EXERCISE DETAILS:
In the forum post below about a called-off wedding, how much was the catering deposit check?

DOCUMENT PASSAGE:
#####

Post # 1
- Wedding: June 2010 - Family Lake House
With five months to go until our wedding, Fiance just informed me that he doesn’t want to marry me. 🙁 🙁 🙁 :*(
He said he’d be willing to work on our relationship and stay together…without going through with the wedding. His reasons are the following problems: 1) We rarely eat dinner together 2) We don’t do enough things together 3) He feels inadequate because he doesn’t do romantic things and doesn’t know why he doesn’t just do them and 4) I am a little messy (just leave dishes in sink for one day and some clothes on the floor–nothing too bad and I always clean up soon after)
So, he wants to change all of the above and work on it. I, or course, am devastated at this news, and wondering what I should say to him. Today is shot because I am just rocking back and forth crying. After three years with him, and sacrificing to move to where he goes to grad school, I’ve built my whole life around him. I thought we were happy. Apparently he’s felt this way for a long time, and just hasn’t told me. I sensed something was wrong, so we had a long talk last week, and agreed we were still in love, wanted to get married, and would agree to work on the above problems. We made a pact that he would do one romantic thing for me (flowers, walk on beach, romantic evening, anything) and I would do a major cleanup around the apartment. Not only did I do a major cleanup of our bedroom, I also made sure to wash every dish each day of the week. But he didin’t do anything romantic for me. He forgot. I told him it was “ok, I know you’ll try next week.” Then this week, I walk out to the living room to snuggle with him (we snuggle every day watching TV or a movie) and I notice he looks sad, and a bomb erupts where he tells me he’s confused and we talk and cry for hours. Then today, he tells me he does want to be with me. But essentially he is breaking off our engagement. I’m really mad, actually, because last week when we had our serious relationship talk I said “I need to know for sure, because I was just about to mail the $2,000 catering deposit check) which is all my money, by the way…about 90 percent of the wedding has been funded by me…and he said to go ahead and mail it. So I really, genuinely thought everything was going to be OK. We get along extremely well, are loving to each other, we make each other laugh, we go on tons of camping trips…I honestly would marry him tomorrow, but he says he definitely wouldn’t marry me tomorrow. 🙁 I’m so, so sad and confused as to what to say. This is one of those potentially life-changing junctures, and I feel like doing the wrong thing out of anger/frustration, could ruin my entire chance at happiness in life…
What is your advice?

#####

RECORDED DATA:
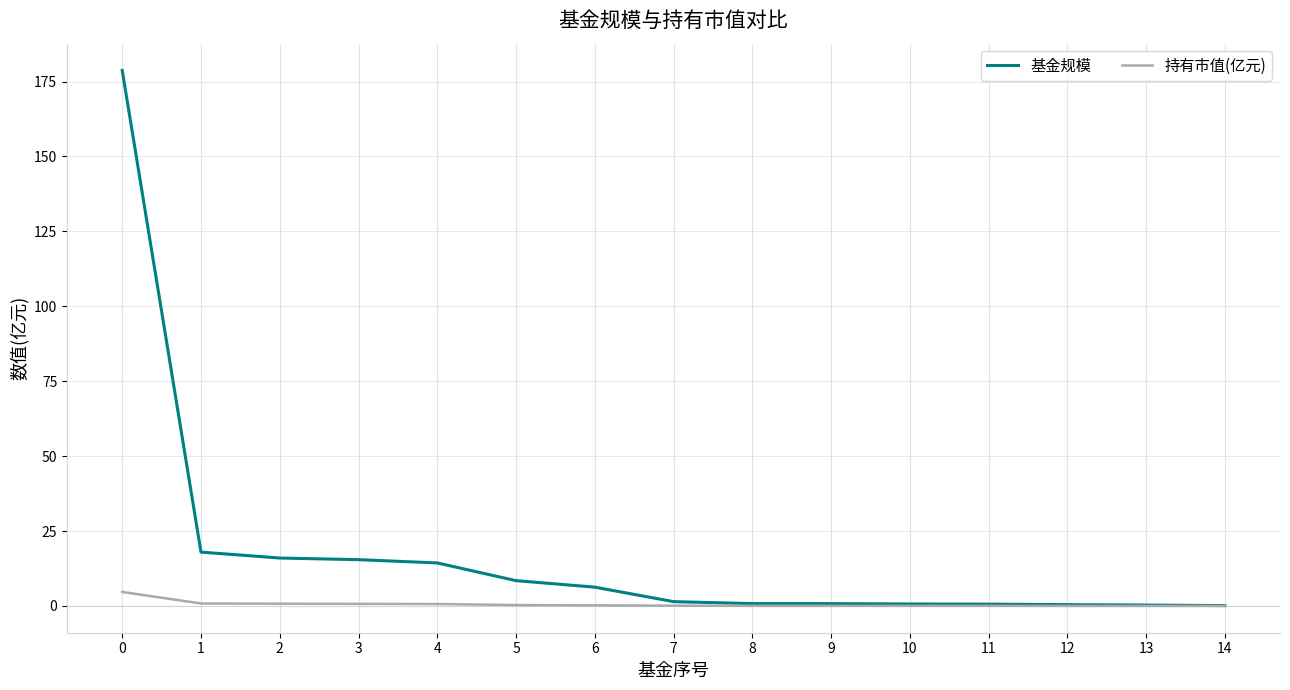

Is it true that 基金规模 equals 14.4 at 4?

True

#####

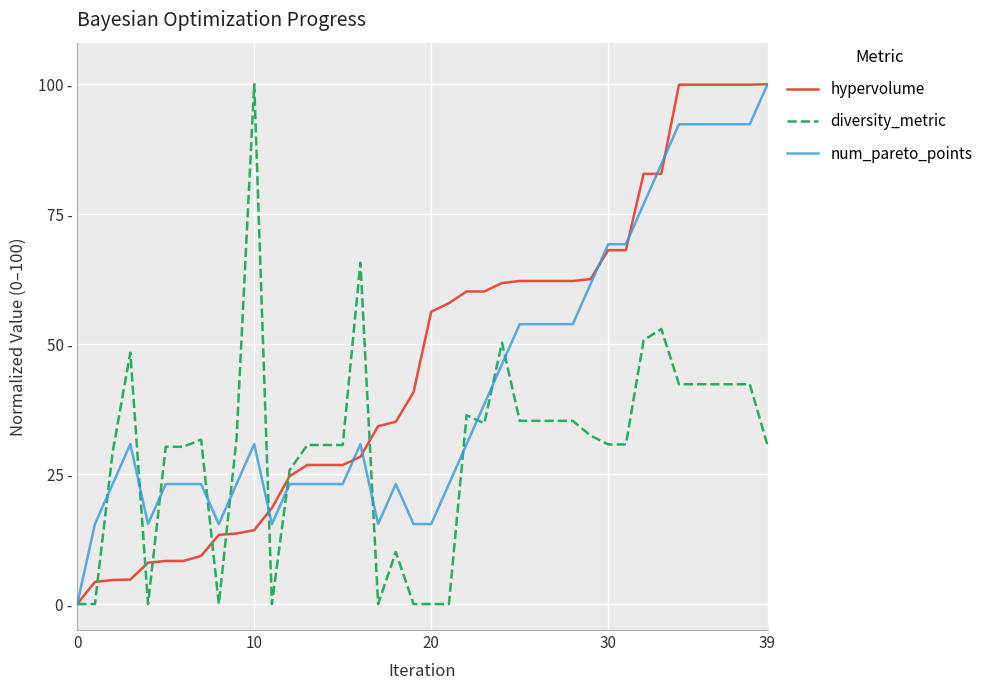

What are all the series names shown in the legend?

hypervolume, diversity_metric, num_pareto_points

#####

SOLUTION:
$2,000